There's also one downside to the new scheme. Most modern music players have the concept of an ALBUM-ARTIST. This helps with compilation cds. The album artist is stored with the tag TPE2 and the sortable version in tag TSO2. This is really unfortunate for classical music because traditionally TPE2 was for the orchestra and TPE3 was for the conductor. But now that TPE2 has been co-opted as the album artist, you can't store the orchestra in the mp3. I was bummed out when I found this.

So I would like to use the new tags that allow sort artist and sort composer, but the utility id3v2 does not support them. The source code is available, and I have worked with it. I cannot make the modifications to allow the newer tags, I am not clever enough a programmer.


And that is where matters stood until recently. As part of an effort to find an alternative, I installed a Python module called mutagen which looked really promising. I played with it, and it's neat. I could write little utilities to interrogate mp3s and work with them. And it's all Python. Love it.

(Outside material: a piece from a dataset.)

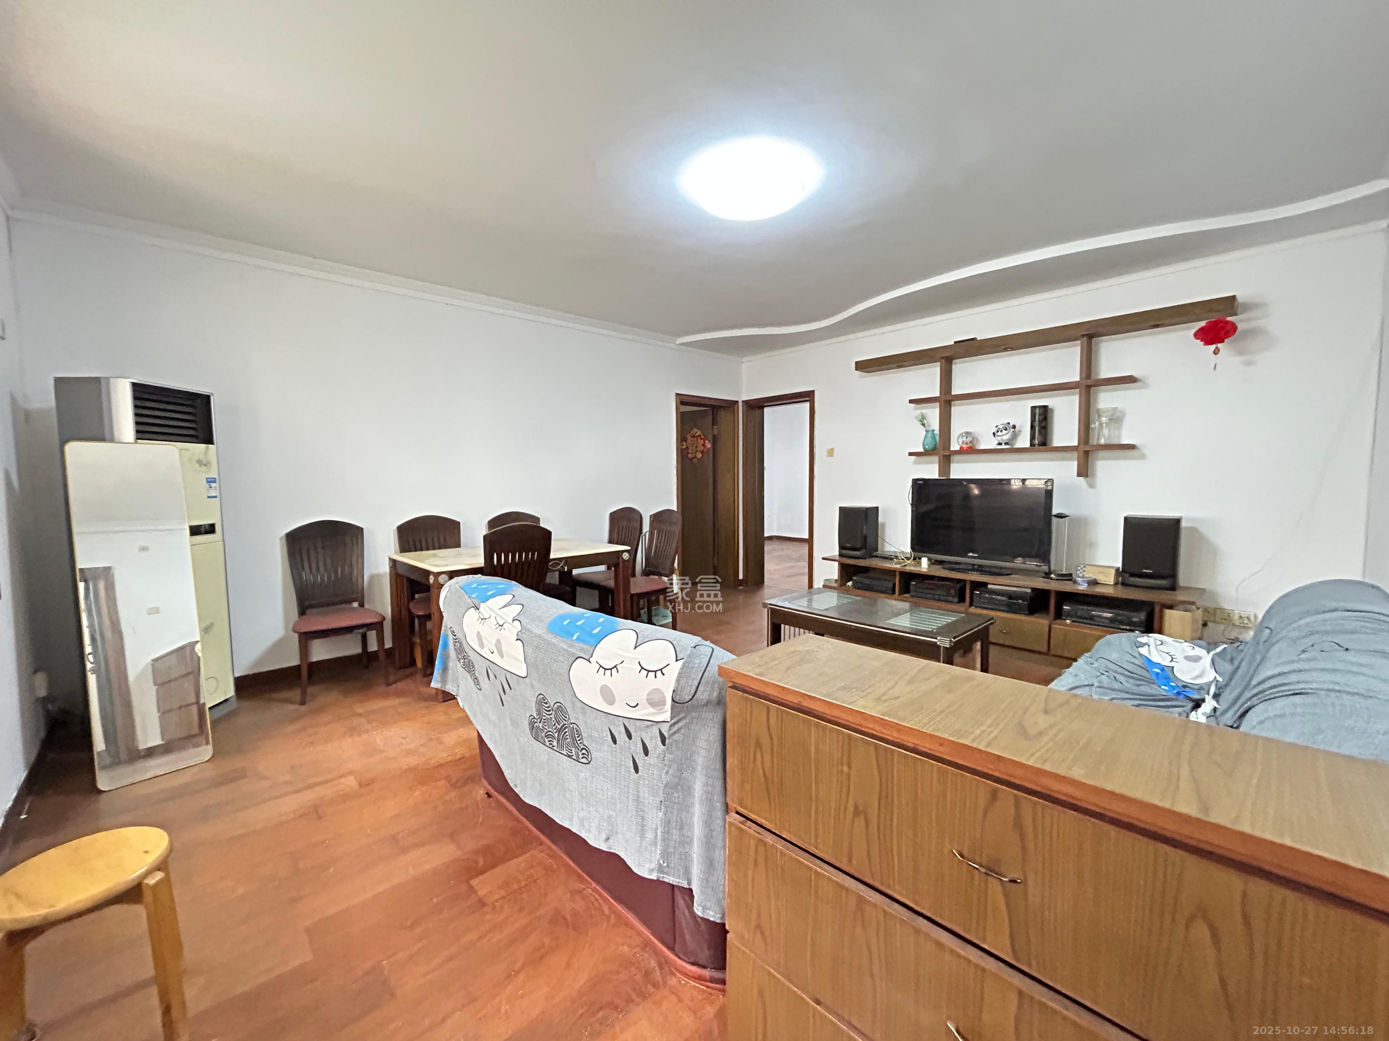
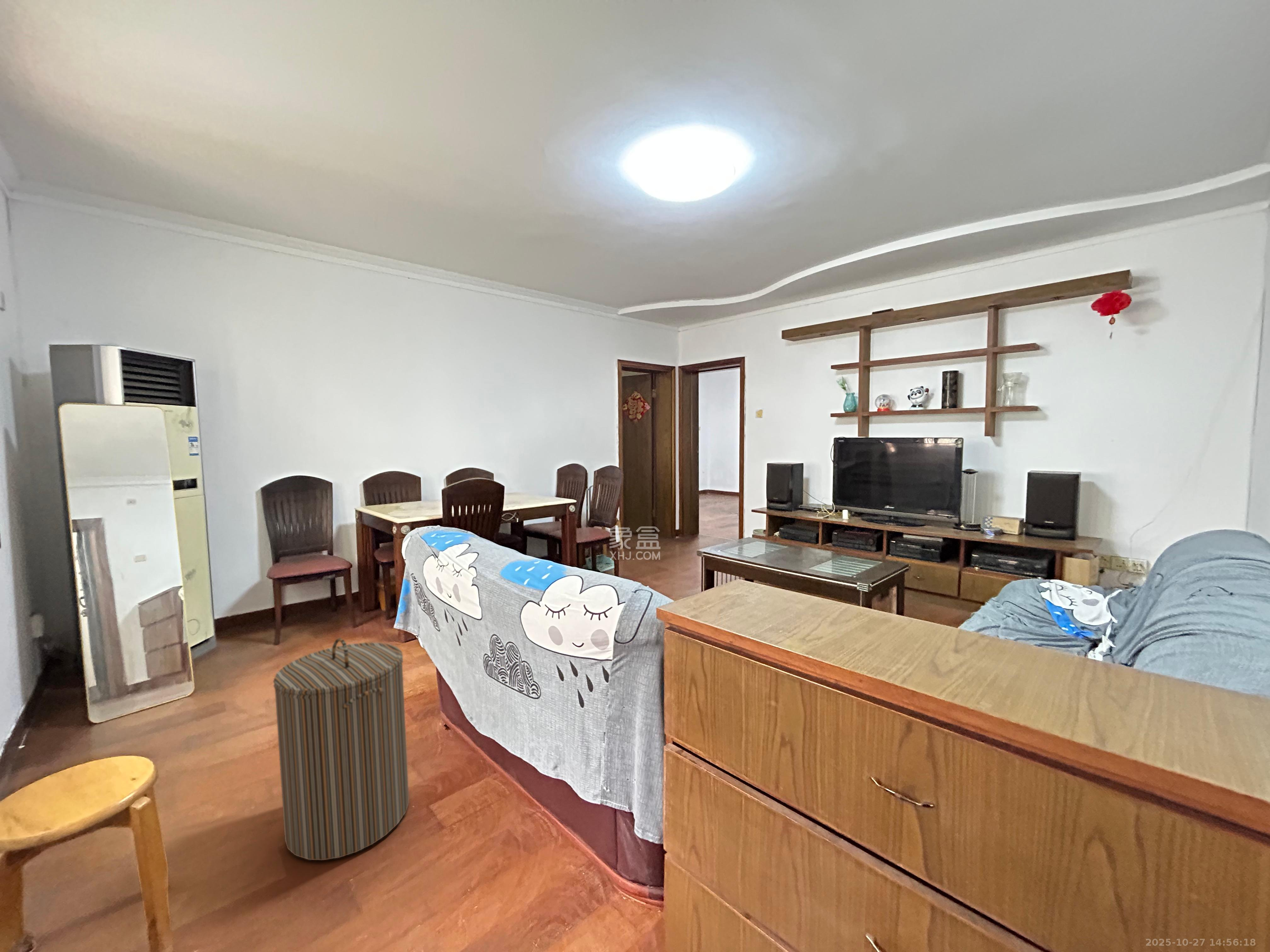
+ laundry hamper [273,637,409,861]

Then I found that mutagen comes with a utility called mid3v2 which is a drop-in replacement for id3v2. Same switches, same everything. Presumably the name is something like Mutagen id3v2. It's a Python script, so I have a better chance of understanding it. I've been playing with it, and it works and it's now my base tagging utility. All I had to do to get it into use was change "id3v2" in my to mid3v2. The irony of calling a Python program with a Perl program has not escaped me. Best of all, mid3v2 supports the sort order tags. So now I can do everything I want to do with tagging.

And now I face a new project - a major overhaul of every track.dat file, adding new tags, improving the data to take advantage of the new features, cleaning up some earlier design decisions. And then re-tagging all the mp3s. This is going to be fun.

I have over 10,000 track.dat files. Luckily, I do not have to edit every one by hand. I already have utilities - both shell and Perl - that read all the track.dat and search for one tag and value and replace it with another tag and value. It was short work to enhance that so the search for one tag and value and append another.

So I can say "search for artist = Tim Buckley" and add the line sort-artist = Buckley, Tim" on the next line, and it will read through all 10,000 files and edit them. I backed up my data first. But it works cleanly and nicely and takes about three seconds to read and edit all 10,000 track.dat files. I have been cleaning up composers and artists, and having to make decisions. How do I determine the sort order for Nusrat Fateh Ali Khan? What is the last name of Ralph Vaughan Williams? What about Orlande de Lassus? Does that go under D or L? For me this is fun.

There is one other advantage to mid3v2. It's fast. id3v2 was quite slow on external USB hard drives. mid3v2 is not slow at all.


So there we are. I have a new project to work on. At the end, I will have a nicer music library that is better organised. I will have learnt a lot in the meantime, and it will give me the opportunity to write new utilities and shell scripts and Perl programs and Python programs. For me, this is fun.